··· Passage ···

Dual Masters of "Digital Business":
- MS in Computer Science & Business Engineering - Double degree "Sciences informatiques & Ingénieur de gestion HEC Liège" (from September 2017-18 / 3 years / 180ECTS)
- MS in Information Technology & Business Engineering - Double degree "Ingénieur civil en informatique & Ingénieur de gestion HEC Liège" (from September 2017-18 / 3 years / 183ECTS)

=== Financial economics - Master of Science ===

- MS in Macroeconomics & Finance (2 years / 120ECTS)

=== Economics - Master of Arts ===

- MA in Economics & Society: Economics of Political & Social Issues (2 years / 120ECTS)
- MA in Economics & Society: Competition & Innovation (2 years / 120ECTS)

Advanced Master of Arts:
- MA in Social Economics (1year / 60ECTS - joint degree with UCLouvain - FOPES)

=== Human Resources - Master of Arts ===

- MA in Human Resource Management (2 years / 120ECTS - joint degree with the ULiège Faculty of Social Science)

Dual Master "MOST":
- MS in Management / MA in HR Management & Organization - double degree HEC Liège / Faculty of Social Science - "Management des Systèmes Organisationnels en Transition" (from Sept. 2019-20 / 3 years / 183ECTS)

=== MBA - Master of Business Administration ===

- Executive Master of Business Administration - OpenBorders MBA (2 years / 120ECTS)

=== MPA - Master of Public Administration ===

- MPA / MS in Management: European public management (2 years / 120ECTS - joint degree with the ULiège Faculty of Law & Political Science)

··· Listed records ···

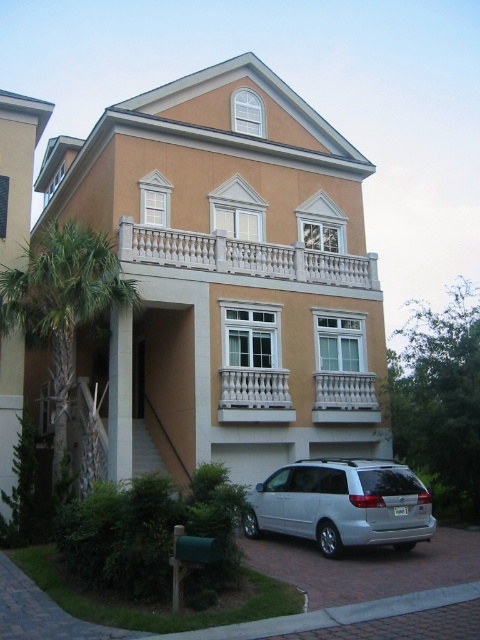
Looking at this image, you are standing in front of the residential building and want to determine the relative positions of two points marked on the facade. Which point, point (24, 301) or point (177, 253), is closer to you?

Point (24, 301) is closer to the viewer than point (177, 253).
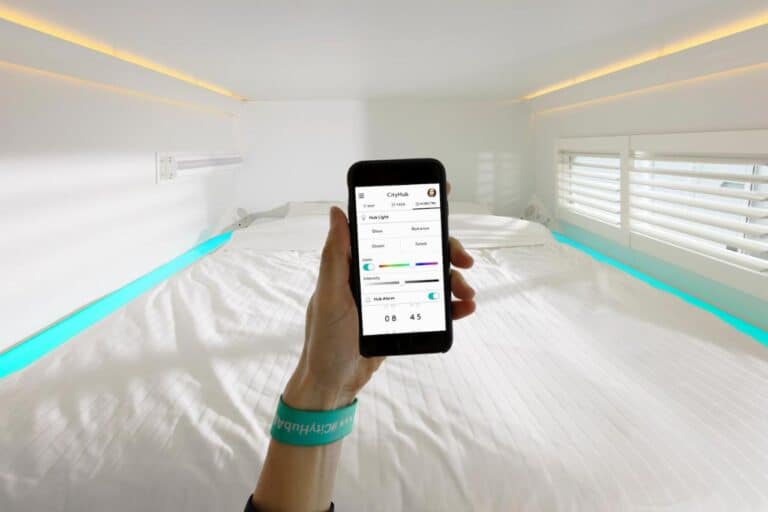
The image size is (768, 512). In order to click on ceiling in this screenshot , I will do pyautogui.click(x=336, y=9).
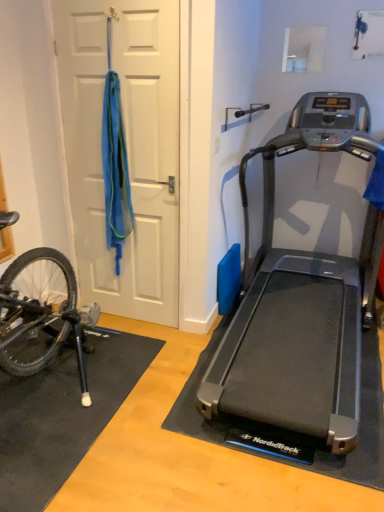
Question: Is there a large distance between white matte door at left and black rubber doormat at lower left?

Choices:
 (A) no
 (B) yes

Answer: (B)

Question: From a real-world perspective, does white matte door at left sit lower than black rubber doormat at lower left?

Choices:
 (A) no
 (B) yes

Answer: (A)

Question: From the image's perspective, is white matte door at left under black rubber doormat at lower left?

Choices:
 (A) no
 (B) yes

Answer: (A)

Question: Is white matte door at left behind black rubber doormat at lower left?

Choices:
 (A) yes
 (B) no

Answer: (A)

Question: Is white matte door at left placed right next to black rubber doormat at lower left?

Choices:
 (A) yes
 (B) no

Answer: (B)

Question: Is black rubber doormat at lower left bigger or smaller than silver metallic treadmill at right?

Choices:
 (A) big
 (B) small

Answer: (B)

Question: Is black rubber doormat at lower left to the left or to the right of silver metallic treadmill at right in the image?

Choices:
 (A) right
 (B) left

Answer: (B)

Question: From the image's perspective, relative to silver metallic treadmill at right, is black rubber doormat at lower left above or below?

Choices:
 (A) above
 (B) below

Answer: (B)

Question: From a real-world perspective, is black rubber doormat at lower left physically located above or below silver metallic treadmill at right?

Choices:
 (A) above
 (B) below

Answer: (B)

Question: Is silver metallic treadmill at right to the left or to the right of white matte door at left in the image?

Choices:
 (A) left
 (B) right

Answer: (B)

Question: In terms of height, does silver metallic treadmill at right look taller or shorter compared to white matte door at left?

Choices:
 (A) short
 (B) tall

Answer: (A)

Question: From a real-world perspective, is silver metallic treadmill at right above or below white matte door at left?

Choices:
 (A) below
 (B) above

Answer: (A)

Question: Considering the positions of silver metallic treadmill at right and white matte door at left in the image, is silver metallic treadmill at right wider or thinner than white matte door at left?

Choices:
 (A) wide
 (B) thin

Answer: (A)

Question: From the image's perspective, is black matte bicycle at lower left located above or below silver metallic treadmill at right?

Choices:
 (A) above
 (B) below

Answer: (B)

Question: Looking at the image, does black matte bicycle at lower left seem bigger or smaller compared to silver metallic treadmill at right?

Choices:
 (A) big
 (B) small

Answer: (B)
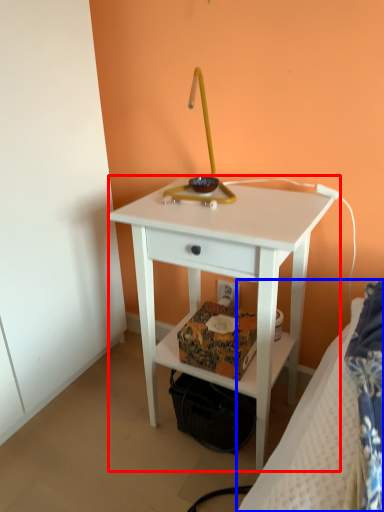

···

**Problems to work on:**
1. According to the HEC Liège program listing, with which institution is the MA in Social Economics offered as a joint degree?
2. Resume the HEC Liège program listing after its last entry, adding further entries in the same format.

**Expected results:**
1. UCLouvain - FOPES

2.
=== Teaching - Master of Education in Economics & Business ===

- M.Ed. / Master in Management - high school teaching certificate (finalité didactique, AESS groupe sciences de gestion) (2 years / 120ECTS)
- M.Ed. / Master in Economics - high School teaching certificate (finalité didactique, AESS groupe sciences économiques) (2 years / 120ECTS)
- M.Ed. in Economics, Applied Economics & Business Administration - high school teaching certificate (AESS Sc. économiques et sc. de gestion) (1 year / 30ECTS)
- M.Ed. - higher education, university and college teaching ability (CAPAES)

=== HEC Liege Executive School - post-graduate, advanced and part-time degrees ===

- Undergraduate bridge-year in Business Management (2 years / 60ECTS / part-time, evening classes)
- Master in Business Management (1 year / 60ECTS / part-time, evening classes)
- MS in General Management (2 years / 120ECTS / part-time, evening classes)
- OpenBorders MBA (2 years / 120ECTS / along with FH Aachen & the University of Hasselt)
- "HEC Liège Entrepreneurs" programme (for graduates in other disciplines than business/finance/economics) - Advanced Master of Entrepreneurship (1 year / 60ECTS)
- Advanced MS in Financial Engineering & Risk Management (1 year / 60ECTS / part-time, evening classes)
- Advanced MS in Audit, Control & Financial Accounting (1 year / 60ECTS / part-time, evening classes)
- Advanced MA / LL.M. in Fiscal Law (1 year / 60ECTS / joined degree with the ULg Faculty of Law & Political Science)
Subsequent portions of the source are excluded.